February 15, 2004 - Arizona Republic (AZ)
Drug Test Unsettling For 'Shy' Workers
Tom Smith Lost A Job Because He Was Unable To Urinate For
A Spot Drug Test
By Adam Geller, AP
Tom Smith worried he was in for trouble last November, when
a supervisor pulled the assembly-line worker aside and told him
to report to the nurse's station.
There, with a plastic specimen cup in hand, 40 ounces of water
sloshing inside him and the nurse waiting expectantly, Smith
says he spent three hours straining to do what most people barely
think about. When the time allotted for the random drug test
was finished, the cup was empty, and Smith was out of a job.
Though the story sounds like the makings of a bad joke, Smith
and workers like him say they are tired of being the punch line.

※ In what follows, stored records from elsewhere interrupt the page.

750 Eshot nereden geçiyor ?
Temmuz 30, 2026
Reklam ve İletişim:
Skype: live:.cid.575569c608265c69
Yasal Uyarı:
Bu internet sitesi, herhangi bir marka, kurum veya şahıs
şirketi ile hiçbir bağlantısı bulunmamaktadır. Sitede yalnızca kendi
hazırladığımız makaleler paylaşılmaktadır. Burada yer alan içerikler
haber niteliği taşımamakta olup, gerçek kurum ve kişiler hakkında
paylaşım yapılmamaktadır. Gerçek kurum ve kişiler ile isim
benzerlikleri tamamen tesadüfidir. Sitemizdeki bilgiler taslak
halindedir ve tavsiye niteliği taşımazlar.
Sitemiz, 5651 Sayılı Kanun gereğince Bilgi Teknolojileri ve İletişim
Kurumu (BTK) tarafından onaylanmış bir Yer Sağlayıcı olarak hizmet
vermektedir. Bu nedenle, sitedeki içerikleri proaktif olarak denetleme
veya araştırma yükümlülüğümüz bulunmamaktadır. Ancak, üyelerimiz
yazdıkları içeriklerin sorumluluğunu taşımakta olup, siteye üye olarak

Their problem, a little-known phobia known as paruresis or
shy bladder syndrome, isn't new. The intensely personal malady
is getting unwelcome exposure, an unforeseen consequence of widespread
workplace testing.
Employers conduct 45 million drug tests each year, the vast
majority by collecting a urine sample. Many workers object, but
inability to fill a specimen cup is rarely the issue. However,
workers like Smith, who says he was fired from a Caterpillar
Inc. generator plant in Griffin, Ga., are labeled as refusing
to comply with the drug test.
"You tell me I have three hours to urinate, and I'm going
to lose my job, hey man, I'm frozen. I can't do anything,"
said Smith, who lives in Pike County, Ga., about an hour south
of Atlanta and worked at the plant for three years.
A Caterpillar spokeswoman, who confirmed Smith is a former
employee, said that she could not comment about the situation
because of privacy concerns.
"The safety of our employees is our primary concern,"
Lori Porter said. "Caterpillar follows the collection guidelines
that are outlined by the Department of Transportation and the
DOT guidelines have been tried and tested in many ways and are
proving to be the standard in the U.S."
Problems like Smith's, while unusual, are not limited to Caterpillar.
In one of the more visible examples, in early 2002, the captain
of a ship operated by New York City was suspended without pay
after he failed to provide the urine needed for a drug test.
Some employers have ordered workers to undergo examination
by a doctor to determine if blockage of the urinary tract might
be to blame. Experts say paruresis is psychological, not physical,
and that it is far more widespread than most people realize.
"The bladder's full, they're sweating bullets, but they
can't open up" the muscle that allows urination to take
place, said Dr. Michael Chancellor, a professor of urology at
the University of Pittsburgh.
For some people, the answer is to go into a restroom stall.
More serious cases can require therapy and are not easily solved,
Chancellor said.
That has led to a host of problems as drug testing has become
widespread, said Steven Soifer, president of the International
Paruresis Association.
"I get an e-mail a week or a call a week" from people
unable to urinate for a drug test, said Soifer, an associate
professor of social work at the University of Maryland in Baltimore
who has contended with paruresis since childhood.
"It's in every situation you can imagine: schools, prison
probation, pre-employment testing and employment testing,"
he said.
When nurse Lee Attema moved from Massachusetts to Houston
last year, a local hospital offered him a job, along with a signing
bonus. Still, Bayshore Medical Center's requirement that he take
a urine test before his May start date became the source of friction.
Attema says he has struggled since childhood to urinate in
public and asked the Pasadena, Texas, hospital's personnel department
whether alternative tests were available. He says he offered
to provide and pay for a blood sample.
Hospital officials grew increasingly annoyed at him for refusing
to cooperate with testing procedures, eventually suggesting he
look for work elsewhere, Attema says.
"It turned out to be a big issue," said Attema,
who has found a job at another hospital that agreed to test him
using a blood sample. "What it came down to is if you can't
give a urine sample under supervised conditions, we just won't
hire you."
A hospital executive, Tommy Doss, would not comment, citing
privacy concerns.
Even in situations where employers are accommodating, workers
with shy bladder say the phobia can make the job stressful.
In his job as a marine engineer on New York's Staten Island
Ferry service, Michael Capparo has long been subject to spot
drug tests. He's so worried about not being able to provide a
specimen that he carries a catheter in his work bag every day
and leaves another in his locker just in case.
When he was called for his last test, three years ago, Capparo
says he inserted a catheter himself to ensure he could provide
a sample.
"To be honest with you, every time I leave the door to
go to work, I worry about being tested," said Capparo, who
has informed both his employer and labor union of his problem.
Some workers with shy bladder are putting their hopes on the
growing use of alternative screening methods that test specimens
of hair, saliva or sweat. The alternative methods are used by
many employers, including casinos and police departments.
"I have nothing to hide," Smith said. "All
I ask for is a reasonable accommodation based on my disability.